Turning to FIG. 4, another method of reducing the hydrogen concentration of a hydrogen-rich hydrocarbon stream in order to produce a hydrogen-rich stream and a hydrogen-lean hydrocarbon stream is illustrated. Pressure swing adsorption unit feed stream 402 is withdrawn from a long-distance pipeline that transports hydrogen-rich hydrocarbon stream 401. Pressure swing adsorption unit feed stream 402 is introduced into pressure swing adsorption unit 403, thereby producing high-purity hydrogen stream 405 and PSA tail gas stream 404. A portion 422 of hydrogen stream 405 may then be utilized locally and remainder 411 sent to hydrogen pipeline 412. Hydrogen-lean tail gas stream 404 is then introduced into tail gas compressor 406, thereby producing compressed hydrogen-lean stream 407. Compressed hydrogen-lean stream 407 is then introduced into membrane separation unit 408, thereby producing hydrogen-lean hydrocarbon retentate stream 410, and hydrogen-rich permeate stream 409. A portion 413 of hydrogen-lean stream 410 may then be utilized locally. All or a portion of hydrogen-lean stream 410 may be introduced into hydrogen-lean hydrocarbon pipeline 414. PSA tail gas stream 409 is compressed in PSA tail gas compressor 415 thereby producing compressed PSA tail gas stream 416 and combined with PSA feed stream 402, thereby producing combined PSA unit feed stream 417, which is then introduced into pressure swing adsorption unit 403.


Long distance pipelines, such as hydrogen-rich hydrocarbon stream pipeline 401, have compressor stations located along the length in order to maintain a minimum pipeline pressure. Pipeline compression station compressor 418 will add unwanted and undesirable heat to the gas stream. Optional pipeline compression station heat exchanger 419 transfers at least a portion of this additional heat into heat transfer fluid 420. Heat transfer fluid 420 then may introduce at least a portion of this useful heat into optional membrane separation unit feed stream heat exchanger 421, thus heating membrane separation unit feed stream and improving the membrane and overall system efficiency.

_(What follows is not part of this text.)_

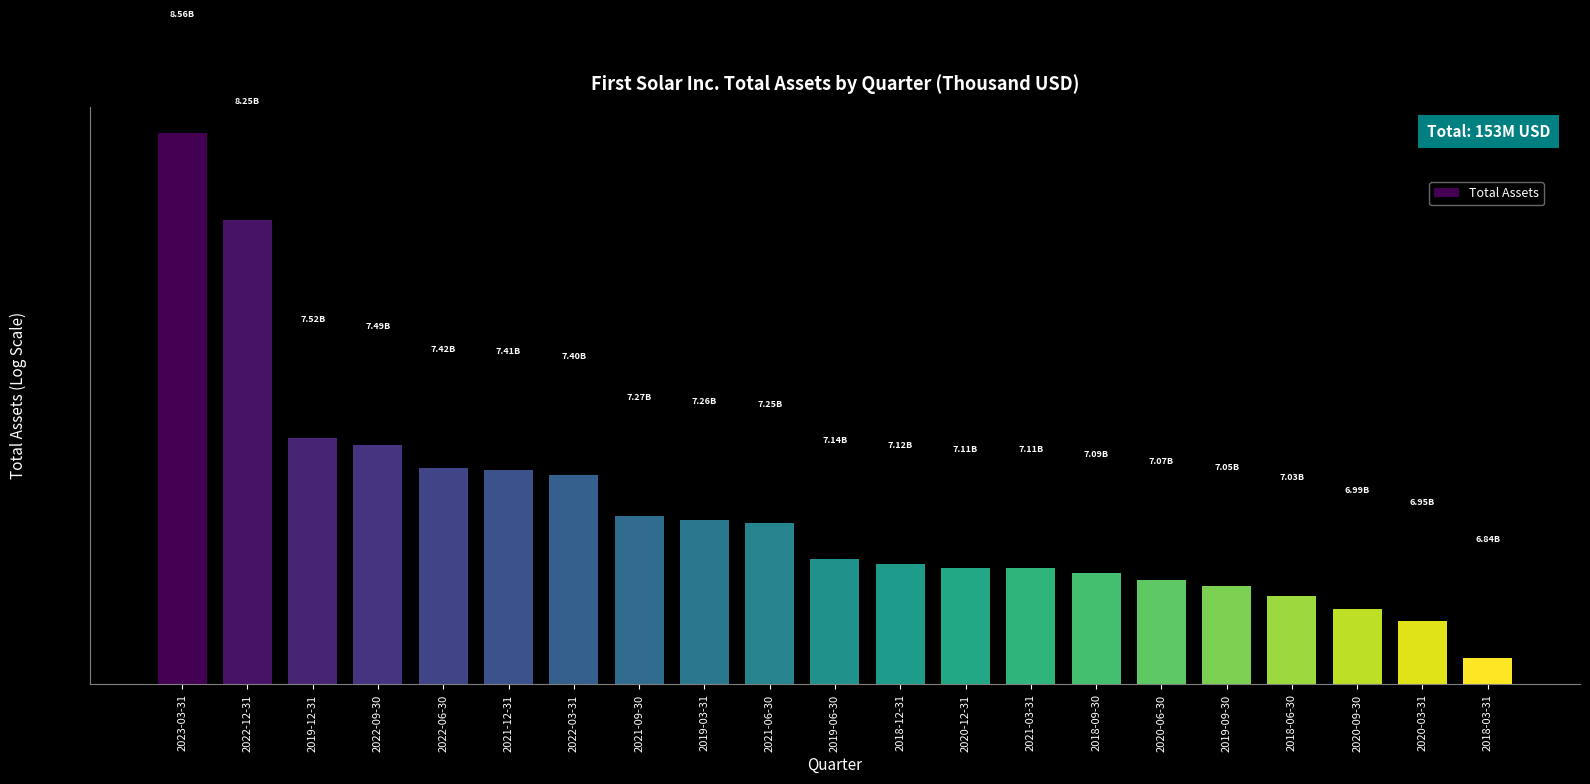

What is the label of the 14th bar from the right?

2021-09-30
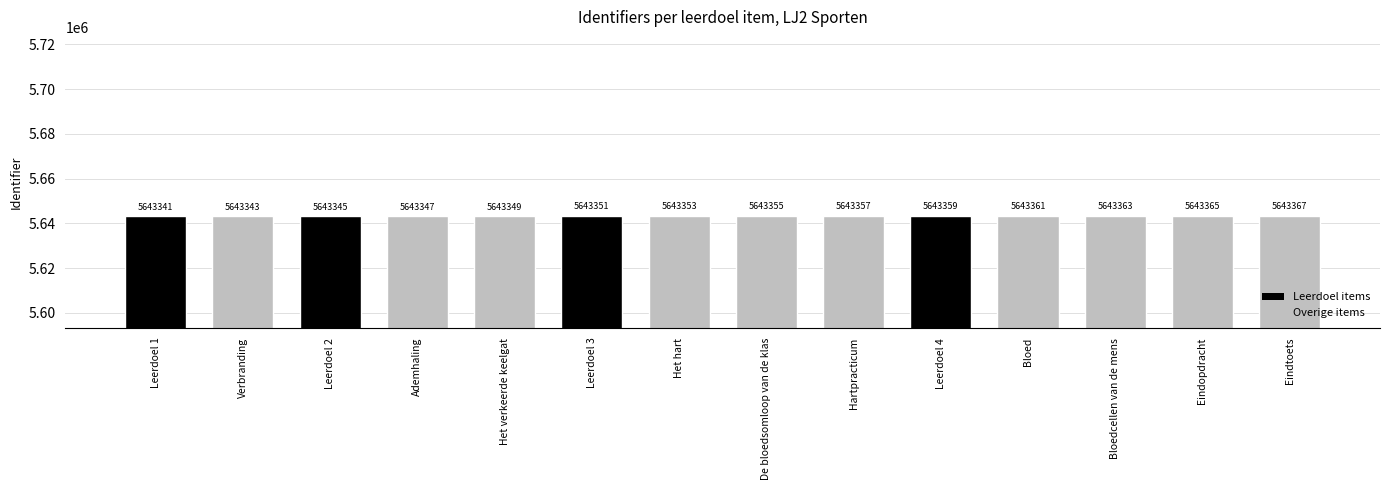

What is the difference between the maximum and minimum values?

26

It will be understood that many additional changes in the details, materials, steps and arrangement of parts, which have been herein described in order to explain the nature of the invention, may be made by those skilled in the art within the principle and scope of the invention as expressed in the appended claims. Thus, the present invention is not intended to be limited to the specific embodiments in the examples given above.

Claims
  • 1. A method for separating hydrogen from a hydrogen-containing hydrocarbon stream, comprising introducing a hydrogen-containing hydrocarbon stream into a membrane separation unit, thereby producing a hydrogen-lean hydrocarbon retentate stream and hydrogen-rich permeate stream, wherein the hydrogen-containing hydrocarbon stream comprises greater than 50 mol % hydrogen, andwherein the hydrogen-lean hydrocarbon retentate stream comprises more than 5 mol % hydrogen and less than 20 mol % hydrogen.

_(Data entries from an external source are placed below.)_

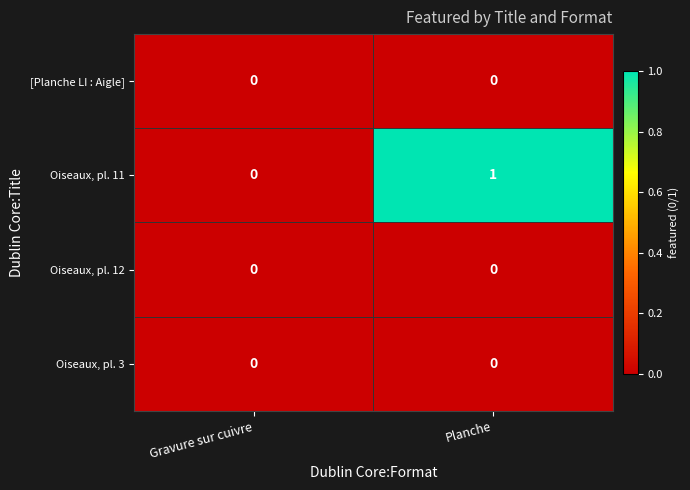

Which series has the widest spread of values?

Oiseaux, pl. 11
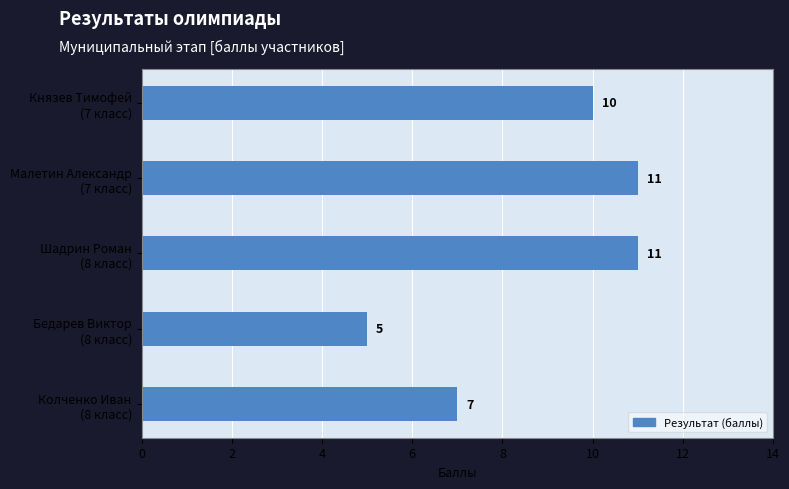

At which label is the value closest to 8?

Колченко Иван
(8 класс)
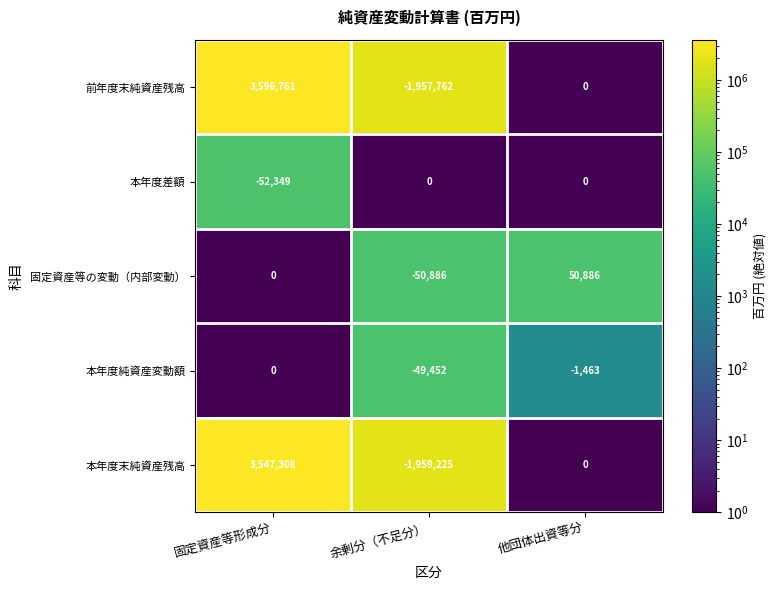

Which series has the widest spread of values?

前年度末純資産残高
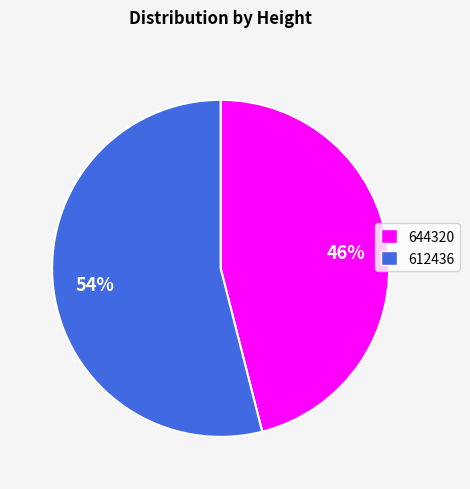

How many segments does this pie chart have?

2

  • 2. The method of claim 1, wherein the hydrogen-lean hydrocarbon retentate stream comprises less than 10 mol % hydrogen.
  • 3. The method of claim 1, further comprising introducing the hydrogen-rich permeate stream into a pressure swing adsorption unit, thereby producing a high-purity hydrogen stream and a PSA tail gas stream, wherein the high-purity hydrogen stream comprises greater than 99.9 mol % hydrogen.

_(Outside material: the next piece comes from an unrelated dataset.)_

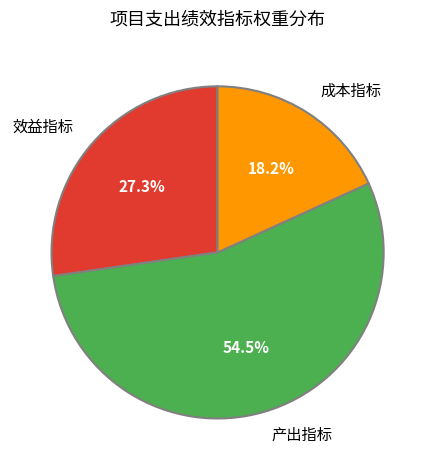

Approximately how many times larger is the value at 成本指标 compared to 效益指标?

0.7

  • 4. A method for separating hydrogen from a hydrogen-containing hydrocarbon stream, comprising introducing a hydrogen-containing hydrocarbon stream into a pressure swing adsorption unit, thereby producing a high-purity hydrogen stream and a PSA tail gas stream, wherein the high-purity hydrogen stream comprises greater than 99.0 mol % hydrogen, andwherein the PSA tail gas stream is introduced into a low-pressure natural gas pipeline.
  • 5. The method of claim 4, wherein the low-pressure natural gas pipeline operates at a pressure of less than 25 bara.
  • 6. The method of claim 4, further comprising introducing the PSA tail gas stream into a membrane separation unit, thereby producing a hydrogen-lean hydrocarbon retentate stream and hydrogen-rich permeate stream, wherein the hydrogen-lean hydrocarbon retentate stream comprises less than 20 mol % hydrogen.
  • 7. The method of claim 6, further comprising returning at least a portion of the hydrogen-rich permeate stream to the PSA feed.